Porque somos humanos.
(Pensar dói.)"
"Dissabores fazem parte. (Maior devia ser a celebração da vida.)"
"O afeto pode ser maior do que o esquecimento."
"O tempo faz florescer paixões que fenecem logo adiante; ou transfigura um amor intenso na generosa árvore de uma longa boa relação. Mais uma vez, as contradições do tempo são as nossas: ele mata, ou eterniza, e para sempre estará conosco aquele cheiro, aquele toque, aquele vazio, aquela plenitude, aquele segredo."
""O tempo?", disse um personagem meu: "precisamos fazer dele nosso animal de estimação, ou ele nos devora.""

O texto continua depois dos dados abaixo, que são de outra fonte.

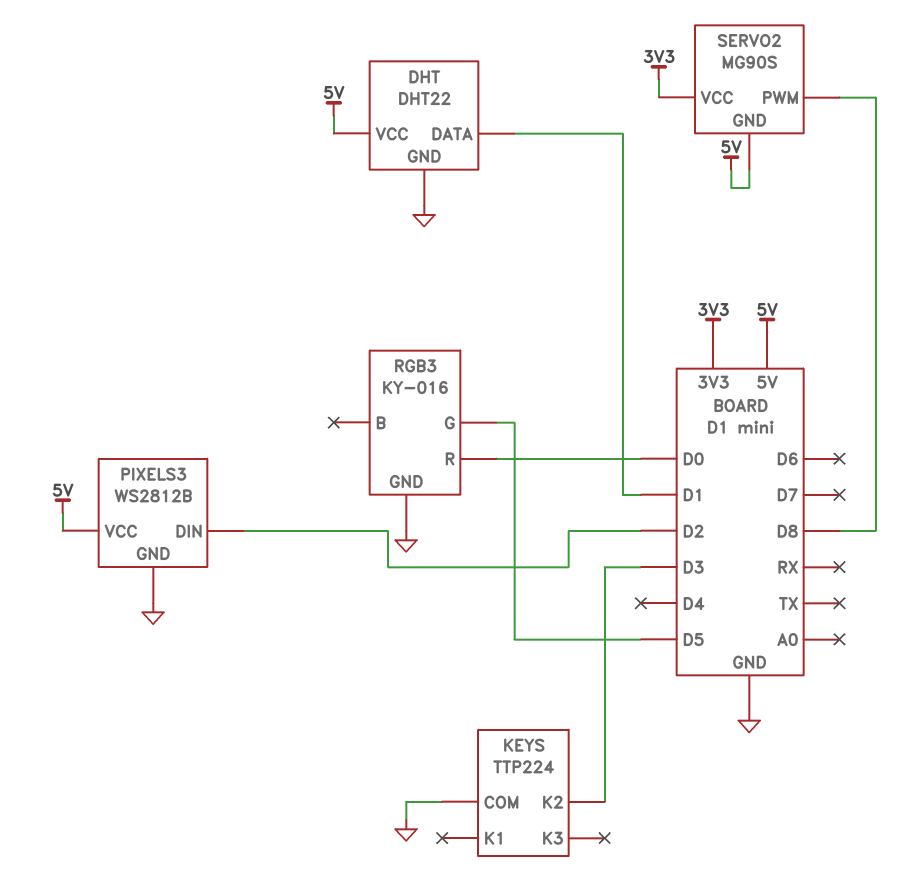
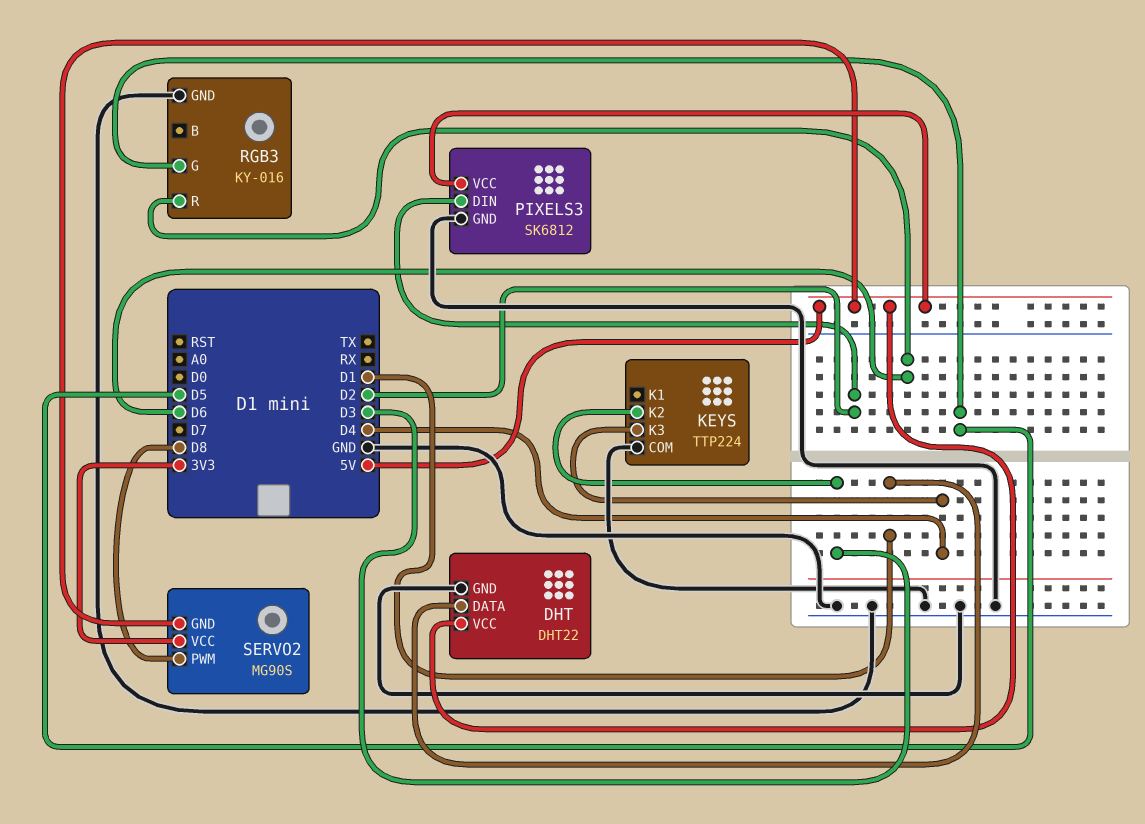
KEYS pin K3: none -> D4
PIXELS3: WS2812B -> SK6812
RGB3 pin R: D0 -> D6

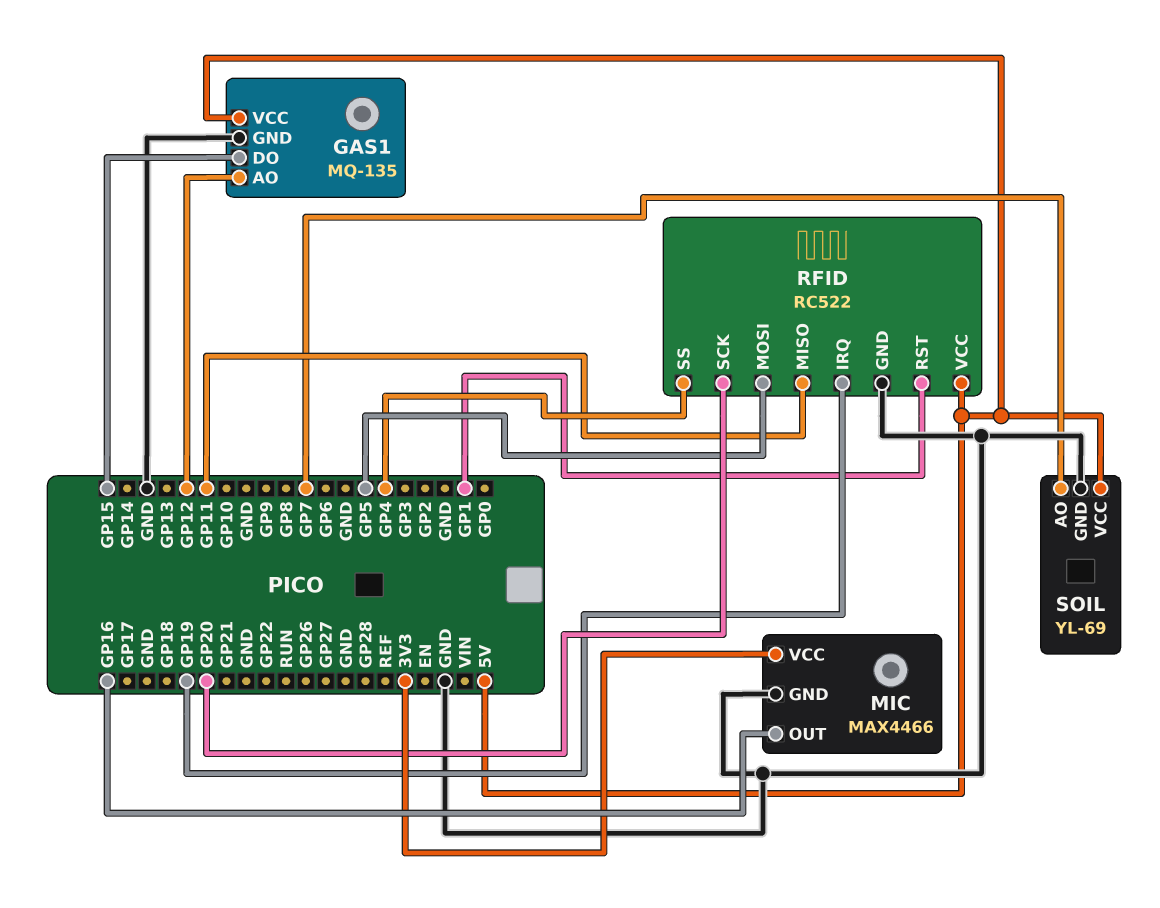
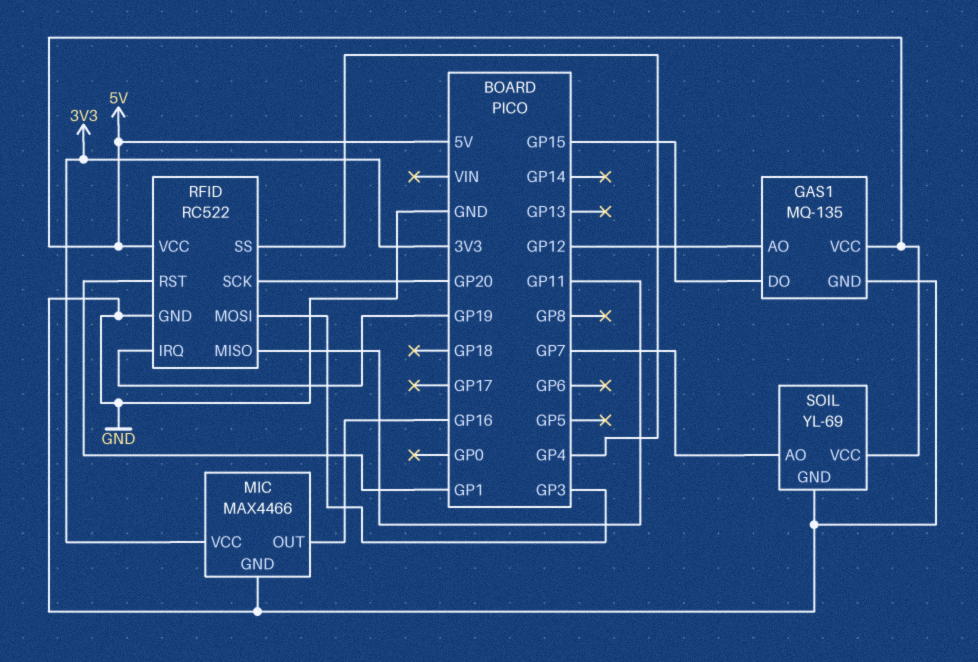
RFID pin MOSI: GP5 -> GP3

"(Amadurecer devia ser refinar-se.)"
"(Todo encontro especial é uma primeira vez.)"
"Viver é sentir a transformação do encanto esplêndido da juventude na potente força da maturidade, e depois na beleza peculiar da velhice."

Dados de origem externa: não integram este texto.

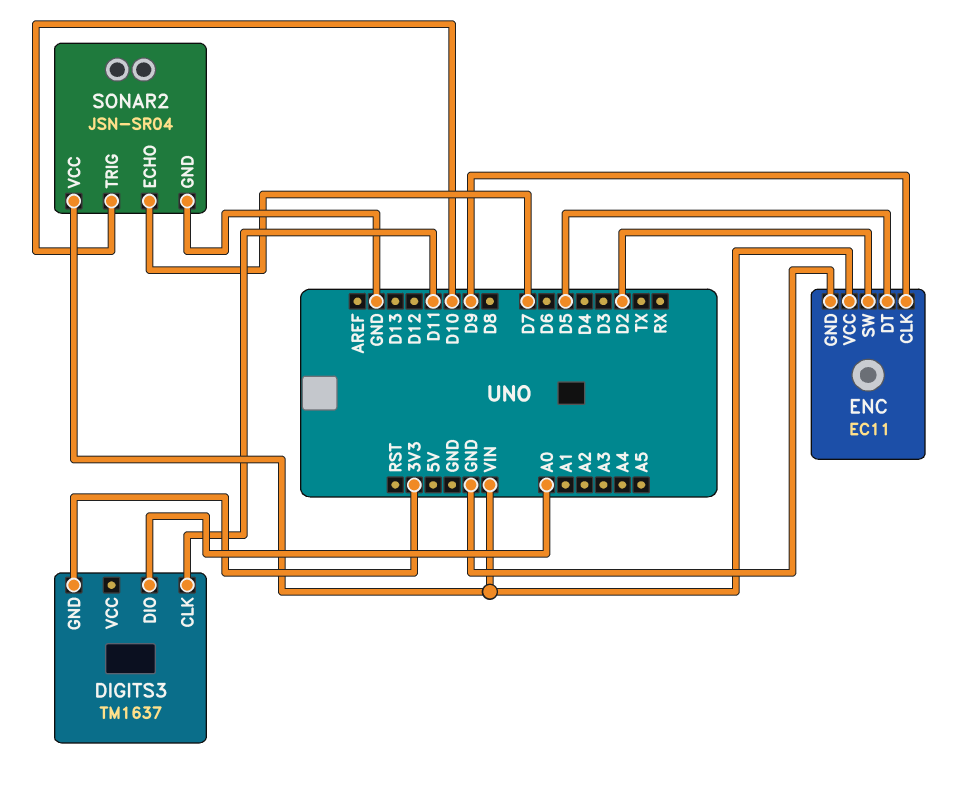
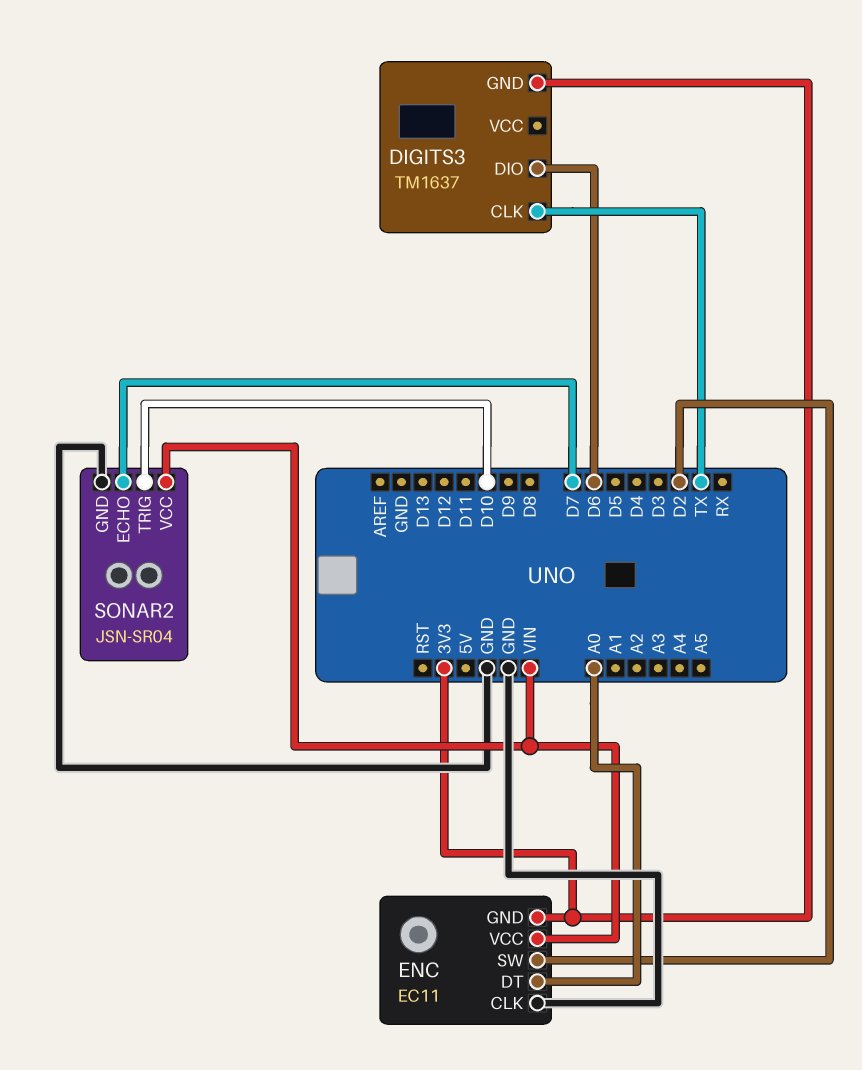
DIGITS3 pin CLK: D11 -> TX
DIGITS3 pin DIO: A0 -> D6
ENC pin CLK: D9 -> GND
ENC pin DT: D5 -> A0
ENC pin GND: GND -> 3V3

"A vida é uma casa que construímos com as próprias mãos, criando calos, esfolando os joelhos, respirando poeira. Levantamos alicerces, paredes, aberturas e telhado. Podem ser janelas amplas para enxergar o mundo, ou estreitas para nos isolarmos dele. Pode haver jardins, pátio, por pequenos que sejam, com flores, com balanços, para a alegria; ou só com lajes frias, para melancolia.
Vendavais e terremotos abalam qualquer estrutura, mas ainda estaremos nela, e ainda poderemos consertar o que se desarrumou."

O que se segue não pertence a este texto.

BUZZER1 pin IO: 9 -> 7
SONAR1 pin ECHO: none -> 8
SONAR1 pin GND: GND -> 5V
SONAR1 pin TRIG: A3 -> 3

"..., melhor ter rugas de riso do que cara feito máscara de gesso."
"Se estamos num barco, é bom escutar as águas, apreciar as margens, tentar enxergar o porto de chegada: não com ânimo sombrio, mas como quem, em plena viagem, avalia o próximo cais e tenta se abrir para o novo que ali nos aguarda."
"Tudo que pareço inventar eu vivi, senti, seja em mim mesma, seja nos personagens criados pela minha fantasia ou nascidos do meu inconsciente - seja na observação de tantos anos das pessoas e das coisas, humanas, sociais, culturais. Estão também em todos os livros lidos, os filmes assistidos, as reportagens vistas, e nessas entrelinhas singulares mas reais de quem contempla mais do que corre ou se agita, por natureza e profissão."
"A cada dia, mesmo sem saber, e sem querer, estamos nos criando. Ninguém pode nos dizer que será fácil. O fácil pode ser desinteressante, e merecemos ao menos alguma vez fazer, querer, ser, o interessante, o audacioso, apesar dessa incrível sensação de fragilidade que nos acompanha."
"Não importa em que acredito. Importa que eu acredite mais na vida que na morte, mais na presença que na ausência: é o melhor que posso fazer por esses que, sem os perder, perdi."
"A morte pode ser o barco atracando em areias macias, ou o rio desaguando num oceano acolhedor. Como ninguém me prova o contrário, gosto de pensar assim."
"É preciso enfrentar isso que não controlamos, mas que não precisa nos destruir: a vida inevitavelmente fluindo. Pois nós também somos isso."